There are many provider-, patient- and organization-level barriers suggested that may be hindering the implementation of outpatient arthroplasty procedures in Canada. Most of these barriers can be overcome with communication between the various care providers combined with adequate patient and caregiver education. Communication is essential for establishing new pathways within hospitals and to ensure efficient patient care within a shorter timeline prior to discharge. Education for patients and caregivers could alleviate safety concerns and ensure they are comfortable with managing their own pain and dressing changes as well as reduce unnecessary trips to the emergency room when concerns arise. A key incentive of its implementation for hospitals is the proposed cost savings, which can help alleviate the large economic burden arthroplasty procedures represent by reinvesting cost savings into arthroplasty programs to provide more procedures and reduce waitlists. Ultimately, many patients believe that home is the best place to recover,28 however more research is required to fully elucidate the effects of outpatient discharge on patient safety and cost savings as there are currently no high-quality randomized control trials or full economic analyses published in the literature. With committed leadership, this paradigm shift in the post-operative care of arthroplasty patients is imminently possible in collaboration with patients, caregivers, allied health care workers and other key stakeholders.
Dr. Brent Lanting is supported by the Opportunities Fund of the Academic Health Sciences Centre Alternative Funding Plan of the Academic Medical Organization of Southwestern Ontario (AMOSO).

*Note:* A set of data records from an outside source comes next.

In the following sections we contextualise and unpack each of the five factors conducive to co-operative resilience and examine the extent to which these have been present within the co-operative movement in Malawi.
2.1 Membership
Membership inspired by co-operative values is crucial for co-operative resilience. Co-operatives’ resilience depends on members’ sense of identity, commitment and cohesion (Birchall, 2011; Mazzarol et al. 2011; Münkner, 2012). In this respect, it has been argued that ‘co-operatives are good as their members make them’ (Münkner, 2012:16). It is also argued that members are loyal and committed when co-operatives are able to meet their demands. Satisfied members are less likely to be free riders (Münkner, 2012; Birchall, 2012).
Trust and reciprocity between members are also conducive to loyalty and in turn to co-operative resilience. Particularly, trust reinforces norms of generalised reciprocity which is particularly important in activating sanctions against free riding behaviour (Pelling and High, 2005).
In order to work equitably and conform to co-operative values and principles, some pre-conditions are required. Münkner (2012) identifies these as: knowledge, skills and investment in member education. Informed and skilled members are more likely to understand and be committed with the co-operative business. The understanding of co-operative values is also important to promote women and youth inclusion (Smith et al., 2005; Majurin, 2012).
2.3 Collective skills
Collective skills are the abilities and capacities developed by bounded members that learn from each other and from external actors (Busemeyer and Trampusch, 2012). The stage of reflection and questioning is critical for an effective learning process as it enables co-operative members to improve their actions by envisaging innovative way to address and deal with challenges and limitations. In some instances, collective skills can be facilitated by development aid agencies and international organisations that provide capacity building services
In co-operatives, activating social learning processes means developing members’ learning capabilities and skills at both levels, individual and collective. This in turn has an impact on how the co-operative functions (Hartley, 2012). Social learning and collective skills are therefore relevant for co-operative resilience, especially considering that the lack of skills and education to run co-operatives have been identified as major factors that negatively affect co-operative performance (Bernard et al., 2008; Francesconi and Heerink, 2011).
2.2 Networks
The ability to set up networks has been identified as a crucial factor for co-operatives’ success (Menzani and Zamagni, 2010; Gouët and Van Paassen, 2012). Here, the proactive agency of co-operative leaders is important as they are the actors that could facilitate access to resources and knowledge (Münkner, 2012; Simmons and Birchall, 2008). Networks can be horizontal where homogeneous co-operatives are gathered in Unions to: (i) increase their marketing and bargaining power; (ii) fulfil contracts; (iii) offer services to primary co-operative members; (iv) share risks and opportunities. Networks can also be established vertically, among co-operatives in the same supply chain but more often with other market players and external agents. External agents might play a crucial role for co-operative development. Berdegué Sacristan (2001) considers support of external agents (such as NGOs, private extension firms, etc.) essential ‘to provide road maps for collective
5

Dr. Brent Lanting has a role with Health Quality Ontario helping to set up the outpatient care pathway. Dr. Brent Lanting reports grants from PSI Foundation, personal fees and institutional support from DePuy, Smith & Nephew and Stryker, outside the submitted work. Dr. James Howard reports personal fees and institutional support from Stryker and Smith & Nephew, grants, personal fees, and institutional support from DePuy, personal fees from Intellijoint, and institutional support from Zimmer and Microport, outside the submitted work. The authors report no other relevant conflicts of interest in this work.